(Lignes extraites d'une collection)
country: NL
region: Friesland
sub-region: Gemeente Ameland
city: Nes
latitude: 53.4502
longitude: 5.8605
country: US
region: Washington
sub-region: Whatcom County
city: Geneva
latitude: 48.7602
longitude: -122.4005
--
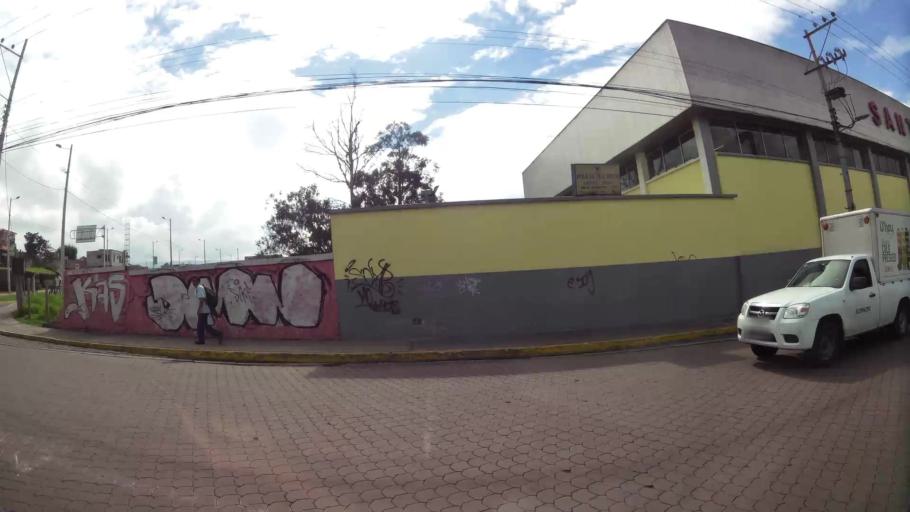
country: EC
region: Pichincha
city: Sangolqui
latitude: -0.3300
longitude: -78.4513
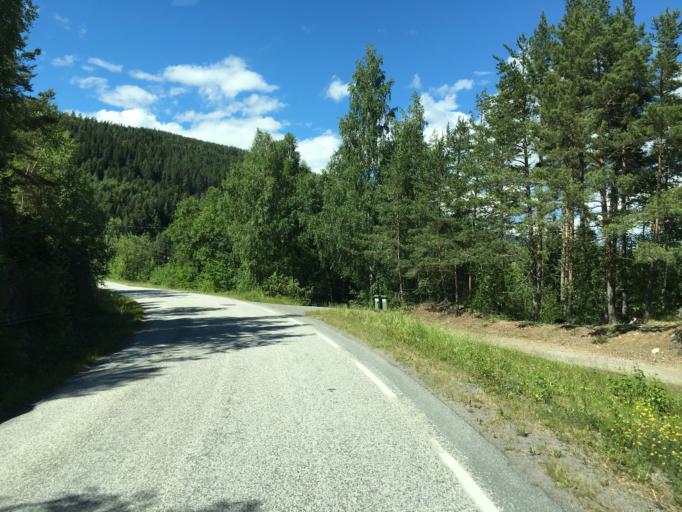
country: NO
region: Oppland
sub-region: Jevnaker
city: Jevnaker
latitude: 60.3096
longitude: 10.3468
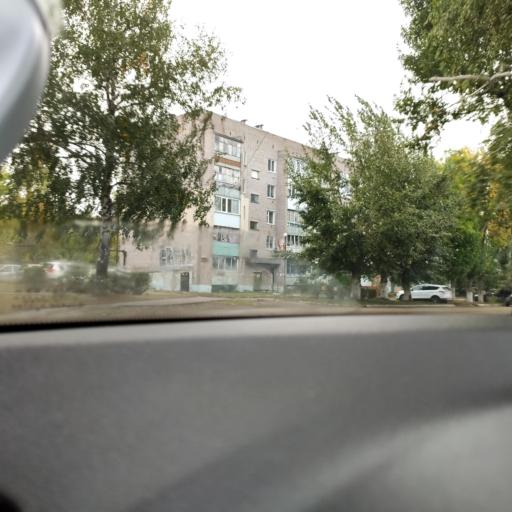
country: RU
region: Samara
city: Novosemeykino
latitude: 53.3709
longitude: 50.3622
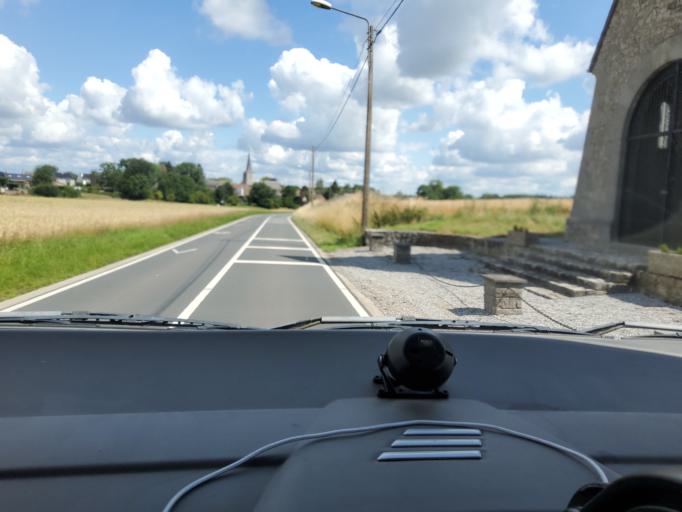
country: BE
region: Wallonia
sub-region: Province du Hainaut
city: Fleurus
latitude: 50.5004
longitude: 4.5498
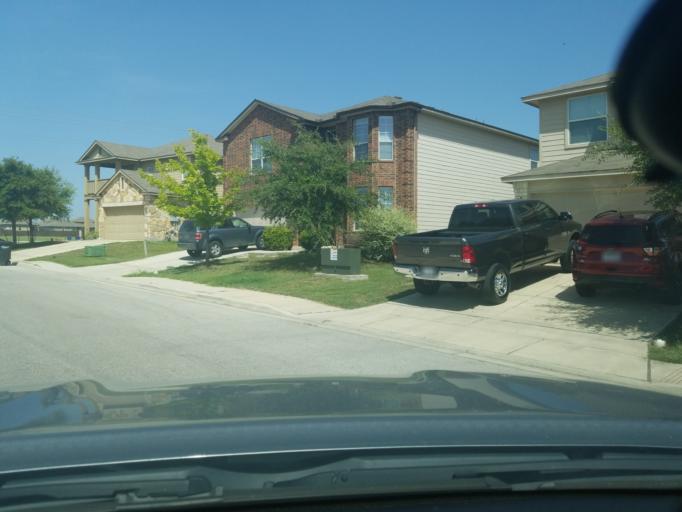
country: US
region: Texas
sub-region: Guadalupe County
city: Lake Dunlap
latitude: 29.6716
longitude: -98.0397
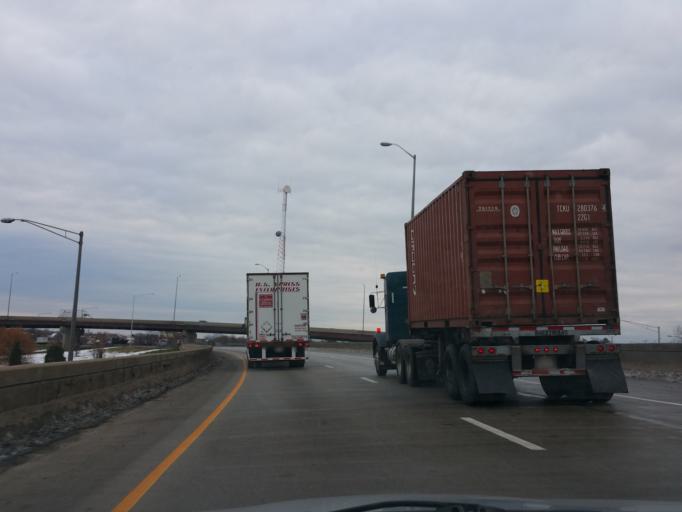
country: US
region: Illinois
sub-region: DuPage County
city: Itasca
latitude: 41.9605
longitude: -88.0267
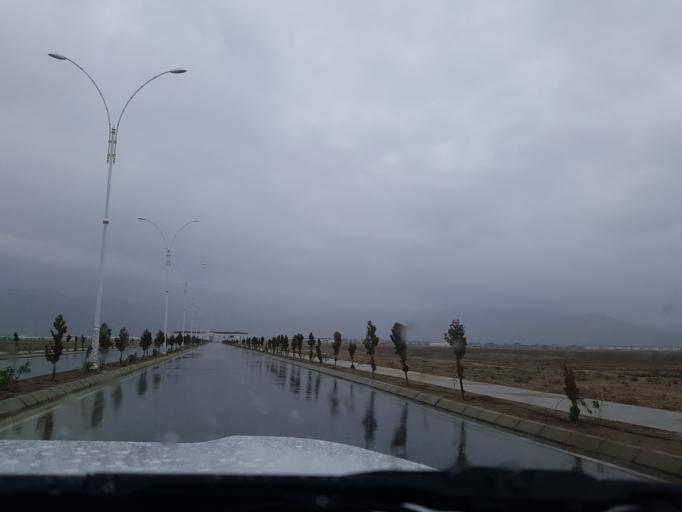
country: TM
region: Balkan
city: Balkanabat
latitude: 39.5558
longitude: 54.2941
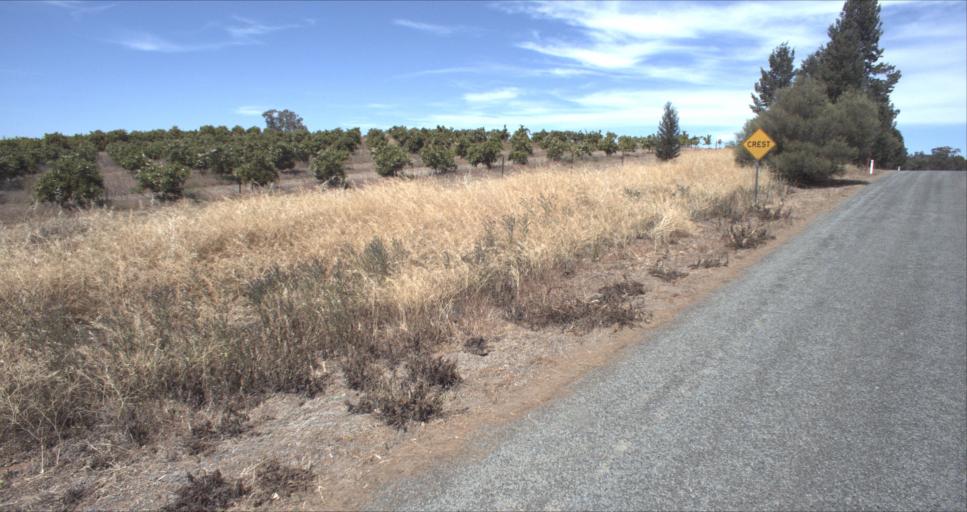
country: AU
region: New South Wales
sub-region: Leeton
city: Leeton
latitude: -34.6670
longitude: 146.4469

▶ Travail à faire
Recopiez à l'identique le passage qui commence à la ligne contenant "region: Balkan" et se termine à la ligne contenant "longitude: 146.4469", ces deux lignes comprises. N'incluez pas les images dans votre réponse.

▶ Réponse rédigée
region: Balkan
city: Balkanabat
latitude: 39.5558
longitude: 54.2941
country: AU
region: New South Wales
sub-region: Leeton
city: Leeton
latitude: -34.6670
longitude: 146.4469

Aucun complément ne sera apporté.